On Wed, 2008-06-25 at 12:00 -0400, David Halik wrote:
I just reproduced the environment and the index corrupted immediately across NFS because of the endian issue.
Jun 25 11:53:34 host IMAP(user): : Rebuilding index file /dovecot-index/index/user/.INBOX/dovecot.index: CPU architecture changed Jun 25 11:53:35 host IMAP(user): : Corrupted index cache file /dovecot-index/index/user/.INBOX/dovecot.index.cache: field header points outside file
I'll check later if I can reproduce this.
This was starting from a clean index, first opening pine on the NFS Solaris 9 sparc machine, and then at the same time opening pine on my Fedora 9 i386 workstation.
Why does it matter where you run Pine? Does it directly execute Dovecot on the local machine instead of connecting via TCP?
I'm going to try the idea of splitting the indexes into two different architectures, but I'm worried that this will not be feasible when we try to scale to our 80,000 users.
I'd suggest not running Dovecot on different architectures. Like if you're on a non-x86 make it connect via TCP to a x86 Dovecot server.
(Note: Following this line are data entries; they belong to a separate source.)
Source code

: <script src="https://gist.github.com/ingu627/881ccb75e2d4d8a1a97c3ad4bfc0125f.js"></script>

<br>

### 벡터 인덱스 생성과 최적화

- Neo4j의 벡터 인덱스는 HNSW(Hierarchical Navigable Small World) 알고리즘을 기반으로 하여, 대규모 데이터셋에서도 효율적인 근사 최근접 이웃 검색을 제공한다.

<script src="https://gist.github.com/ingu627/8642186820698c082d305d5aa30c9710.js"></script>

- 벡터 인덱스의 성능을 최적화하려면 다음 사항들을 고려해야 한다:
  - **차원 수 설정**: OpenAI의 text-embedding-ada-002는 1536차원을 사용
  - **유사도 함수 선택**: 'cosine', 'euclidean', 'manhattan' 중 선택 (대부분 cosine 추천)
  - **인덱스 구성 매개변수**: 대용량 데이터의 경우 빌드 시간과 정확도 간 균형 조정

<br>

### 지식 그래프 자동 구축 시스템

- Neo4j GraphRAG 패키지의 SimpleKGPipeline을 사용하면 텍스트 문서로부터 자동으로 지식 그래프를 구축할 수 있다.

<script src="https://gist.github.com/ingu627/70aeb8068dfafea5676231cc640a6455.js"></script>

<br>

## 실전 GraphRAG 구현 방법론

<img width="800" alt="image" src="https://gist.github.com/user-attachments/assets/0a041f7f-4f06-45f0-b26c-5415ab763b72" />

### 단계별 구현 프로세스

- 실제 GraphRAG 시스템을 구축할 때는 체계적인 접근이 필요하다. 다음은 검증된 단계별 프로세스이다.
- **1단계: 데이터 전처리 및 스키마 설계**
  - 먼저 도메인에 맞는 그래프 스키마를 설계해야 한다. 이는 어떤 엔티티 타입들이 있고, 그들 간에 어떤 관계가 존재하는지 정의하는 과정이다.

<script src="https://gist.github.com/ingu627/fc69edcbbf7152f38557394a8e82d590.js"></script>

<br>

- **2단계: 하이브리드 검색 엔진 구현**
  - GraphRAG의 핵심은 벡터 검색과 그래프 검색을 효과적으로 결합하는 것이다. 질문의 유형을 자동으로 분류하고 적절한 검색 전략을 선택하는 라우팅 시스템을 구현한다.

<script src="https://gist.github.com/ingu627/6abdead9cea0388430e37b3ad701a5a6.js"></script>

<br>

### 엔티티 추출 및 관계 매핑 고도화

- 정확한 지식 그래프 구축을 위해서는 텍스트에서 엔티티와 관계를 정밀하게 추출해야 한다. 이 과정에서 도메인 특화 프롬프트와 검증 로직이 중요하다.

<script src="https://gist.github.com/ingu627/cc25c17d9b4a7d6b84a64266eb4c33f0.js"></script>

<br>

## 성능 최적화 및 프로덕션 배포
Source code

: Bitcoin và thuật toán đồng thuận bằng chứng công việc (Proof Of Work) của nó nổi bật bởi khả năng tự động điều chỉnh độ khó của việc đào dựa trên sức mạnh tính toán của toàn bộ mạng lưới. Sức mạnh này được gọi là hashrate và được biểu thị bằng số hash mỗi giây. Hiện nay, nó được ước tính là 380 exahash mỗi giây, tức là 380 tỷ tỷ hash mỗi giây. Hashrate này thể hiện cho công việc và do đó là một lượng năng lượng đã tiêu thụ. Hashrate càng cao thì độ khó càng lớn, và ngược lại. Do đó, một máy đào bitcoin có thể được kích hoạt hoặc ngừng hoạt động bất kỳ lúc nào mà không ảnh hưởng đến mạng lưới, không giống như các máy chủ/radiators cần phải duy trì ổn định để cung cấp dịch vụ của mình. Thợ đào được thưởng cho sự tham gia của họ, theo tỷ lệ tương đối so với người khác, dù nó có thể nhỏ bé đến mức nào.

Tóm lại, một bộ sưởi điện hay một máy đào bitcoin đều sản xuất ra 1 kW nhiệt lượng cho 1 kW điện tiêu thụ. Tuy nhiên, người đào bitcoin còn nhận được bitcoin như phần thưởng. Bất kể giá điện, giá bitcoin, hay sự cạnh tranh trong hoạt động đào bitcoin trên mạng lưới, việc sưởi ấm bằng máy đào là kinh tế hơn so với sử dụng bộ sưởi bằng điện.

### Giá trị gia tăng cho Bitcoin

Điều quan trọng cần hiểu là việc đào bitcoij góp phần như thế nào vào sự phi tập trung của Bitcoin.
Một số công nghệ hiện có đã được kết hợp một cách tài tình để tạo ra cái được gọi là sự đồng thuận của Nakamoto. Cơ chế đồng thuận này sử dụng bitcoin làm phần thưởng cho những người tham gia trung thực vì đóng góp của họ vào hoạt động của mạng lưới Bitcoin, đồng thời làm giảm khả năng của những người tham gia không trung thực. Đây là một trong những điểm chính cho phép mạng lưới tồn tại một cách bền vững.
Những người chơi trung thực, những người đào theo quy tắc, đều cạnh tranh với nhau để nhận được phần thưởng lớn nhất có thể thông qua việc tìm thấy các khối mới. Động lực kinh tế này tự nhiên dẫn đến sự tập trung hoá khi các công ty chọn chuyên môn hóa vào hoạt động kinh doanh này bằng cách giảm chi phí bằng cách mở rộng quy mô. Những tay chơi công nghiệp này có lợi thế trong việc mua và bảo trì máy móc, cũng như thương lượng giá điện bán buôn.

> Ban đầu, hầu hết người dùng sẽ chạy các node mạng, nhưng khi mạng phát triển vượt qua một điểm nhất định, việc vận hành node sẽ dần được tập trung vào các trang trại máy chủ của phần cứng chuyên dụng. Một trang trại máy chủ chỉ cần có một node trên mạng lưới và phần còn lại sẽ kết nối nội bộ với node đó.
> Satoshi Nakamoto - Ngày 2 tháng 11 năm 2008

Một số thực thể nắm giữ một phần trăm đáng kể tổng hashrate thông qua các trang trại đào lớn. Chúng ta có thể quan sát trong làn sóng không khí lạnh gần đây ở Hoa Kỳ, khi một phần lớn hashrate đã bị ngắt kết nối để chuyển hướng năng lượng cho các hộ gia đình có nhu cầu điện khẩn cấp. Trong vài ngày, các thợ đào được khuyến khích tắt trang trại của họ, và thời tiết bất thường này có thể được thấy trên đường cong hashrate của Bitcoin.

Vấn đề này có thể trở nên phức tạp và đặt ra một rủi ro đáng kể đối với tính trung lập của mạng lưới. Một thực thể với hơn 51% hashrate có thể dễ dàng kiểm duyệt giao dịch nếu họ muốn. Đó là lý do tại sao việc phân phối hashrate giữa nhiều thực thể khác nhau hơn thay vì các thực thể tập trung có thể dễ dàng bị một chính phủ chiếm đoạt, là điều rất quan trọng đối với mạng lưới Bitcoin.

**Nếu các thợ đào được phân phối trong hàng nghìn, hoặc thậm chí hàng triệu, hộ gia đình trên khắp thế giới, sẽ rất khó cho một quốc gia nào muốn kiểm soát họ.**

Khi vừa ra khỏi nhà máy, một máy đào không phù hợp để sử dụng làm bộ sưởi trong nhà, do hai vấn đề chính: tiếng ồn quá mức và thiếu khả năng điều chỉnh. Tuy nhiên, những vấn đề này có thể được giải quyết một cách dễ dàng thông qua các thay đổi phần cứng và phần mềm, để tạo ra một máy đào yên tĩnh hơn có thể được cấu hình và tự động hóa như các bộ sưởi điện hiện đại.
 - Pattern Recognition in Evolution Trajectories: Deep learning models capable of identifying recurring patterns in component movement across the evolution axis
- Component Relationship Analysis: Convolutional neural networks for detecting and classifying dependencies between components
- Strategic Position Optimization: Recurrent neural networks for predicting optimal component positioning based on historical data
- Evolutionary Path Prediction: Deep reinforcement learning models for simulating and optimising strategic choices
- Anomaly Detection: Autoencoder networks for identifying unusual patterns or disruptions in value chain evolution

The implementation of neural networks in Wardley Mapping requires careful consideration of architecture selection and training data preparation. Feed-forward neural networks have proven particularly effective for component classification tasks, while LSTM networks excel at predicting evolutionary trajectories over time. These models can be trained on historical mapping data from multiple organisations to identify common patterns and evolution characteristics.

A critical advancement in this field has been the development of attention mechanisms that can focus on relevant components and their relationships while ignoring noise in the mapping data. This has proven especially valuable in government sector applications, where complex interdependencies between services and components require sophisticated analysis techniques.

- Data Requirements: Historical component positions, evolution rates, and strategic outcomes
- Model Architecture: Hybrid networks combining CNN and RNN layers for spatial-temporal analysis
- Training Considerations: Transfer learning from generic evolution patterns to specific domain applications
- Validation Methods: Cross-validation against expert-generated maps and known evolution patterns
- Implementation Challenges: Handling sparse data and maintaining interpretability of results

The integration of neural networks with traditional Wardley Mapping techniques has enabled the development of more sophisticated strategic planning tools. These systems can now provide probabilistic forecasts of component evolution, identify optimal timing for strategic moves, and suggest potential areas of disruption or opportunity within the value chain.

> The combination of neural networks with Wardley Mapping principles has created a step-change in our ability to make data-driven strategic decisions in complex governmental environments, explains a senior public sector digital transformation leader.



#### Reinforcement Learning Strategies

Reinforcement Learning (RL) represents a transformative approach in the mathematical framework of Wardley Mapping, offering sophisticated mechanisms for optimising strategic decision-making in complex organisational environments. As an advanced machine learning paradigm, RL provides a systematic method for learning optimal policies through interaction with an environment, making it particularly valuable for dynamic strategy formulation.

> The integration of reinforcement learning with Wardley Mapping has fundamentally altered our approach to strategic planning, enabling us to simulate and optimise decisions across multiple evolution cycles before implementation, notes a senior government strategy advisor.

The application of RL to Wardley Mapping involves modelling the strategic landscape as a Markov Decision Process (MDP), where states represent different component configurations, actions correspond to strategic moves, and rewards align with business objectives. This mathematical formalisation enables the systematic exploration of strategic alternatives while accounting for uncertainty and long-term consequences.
By the way, I don't think this is related to the corruption, but we also have tons of these in the logs:
Jun 25 11:52:32 host IMAP(user): : Created dotlock file's timestamp is different than current time (1214409234 vs 1214409152): /dovecot-index/control/user/.INBOX/dovecot-uidlist Jun 25 11:52:32 host IMAP(user): : Created dotlock file's timestamp is different than current time (1214409235 vs 1214409152): /dovecot-index/control/user/.INBOX/dovecot-uidlist
Dovecot really wants that clocks are synchronized between the NFS clients and the server. If the clock difference is more than 1 second, you'll get problems.